Ils craignent que “l’adoption et l’application de cette décision puissent entraîner des atteintes importantes aux droits humains des minorités linguistiques en France”. Ils estiment que la décision du Conseil constitutionnel porte “atteinte à la dignité, à la liberté, à l’égalité et à la non-discrimination, ainsi qu’à l’identité des personnes de langues et de cultures historiques minoritaires de France”.
La déclaration ne procède pas de la langue de bois, elle ne mâche pas ses mots.

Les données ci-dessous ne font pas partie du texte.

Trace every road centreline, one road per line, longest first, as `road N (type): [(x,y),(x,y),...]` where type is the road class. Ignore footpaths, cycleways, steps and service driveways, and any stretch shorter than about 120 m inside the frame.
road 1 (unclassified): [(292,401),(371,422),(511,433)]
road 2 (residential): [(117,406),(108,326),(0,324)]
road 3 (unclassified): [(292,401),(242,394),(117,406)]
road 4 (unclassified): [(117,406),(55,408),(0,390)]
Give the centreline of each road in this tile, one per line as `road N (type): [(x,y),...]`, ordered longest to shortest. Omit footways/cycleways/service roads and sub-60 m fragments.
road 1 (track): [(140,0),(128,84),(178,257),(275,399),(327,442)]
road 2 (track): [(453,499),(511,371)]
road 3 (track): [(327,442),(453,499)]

Remontons un peu le fil de l’affaire.
L’an dernier, le Conseil constitutionnel avait censuré deux articles “essentiels” de cette loi : celui portant l’enseignement immersif dans une autre langue que le français (c’est-à-dire proposer des cours exclusivement en langue régionale) et celui sur l’utilisation de signes diacritiques comme le tilde (~) dans les actes d’état civil. Préparée par le député breton d’opposition Paul Molac (groupe Libertés et territoires), cette loi avait pour but de protéger le patrimoine des langues régionales et de participer à leur promotion. Une première depuis 70 ans. Elle avait d’ailleurs été largement adoptée le 8 avril 2021 par le parlement avec 247 voix pour, 76 contre et 19 abstentions, ainsi que par le Sénat, et ce malgré les oppositions du gouvernement Macron. Jean-Michel Blanquer, le très jacobin ministre de l’Éducation nationale était passé à l’attaque en poussant quelques dizaines de députés LREM à saisir le Conseil constitutionnel pour censurer la nouvelle loi. Mais face à une forte mobilisation venue des lointaines “provinces” le premier ministre se fendit d’une simple circulaire contredisant la haute juridiction. En somme, une circulaire anti-constitutionnelle. La protection juridique de l’enseignement en immersion demeure donc extrêmement fragile.
Deux poids, deux mesures
La décision du Conseil constitutionnel de censurer ces deux articles avait été jugée “incompréhensible” par le député du Morbihan, auteur de la proposition de loi. “Sur la carte d’identité, il va y avoir de l’anglais et c’est autorisé, avait-il notamment dénoncé. C’est deux poids, deux mesures”. Quant au rejet de l’enseignement en immersion, il estimait que c’était “une vision totalement dépassée”. “Cela met même en insécurité tout un tas d’écoles avec un enseignement en breton, catalan, occitan, basque”, s’était inquiété Paul Molac, en appelant le président Macron à initier un changement de la Constitution.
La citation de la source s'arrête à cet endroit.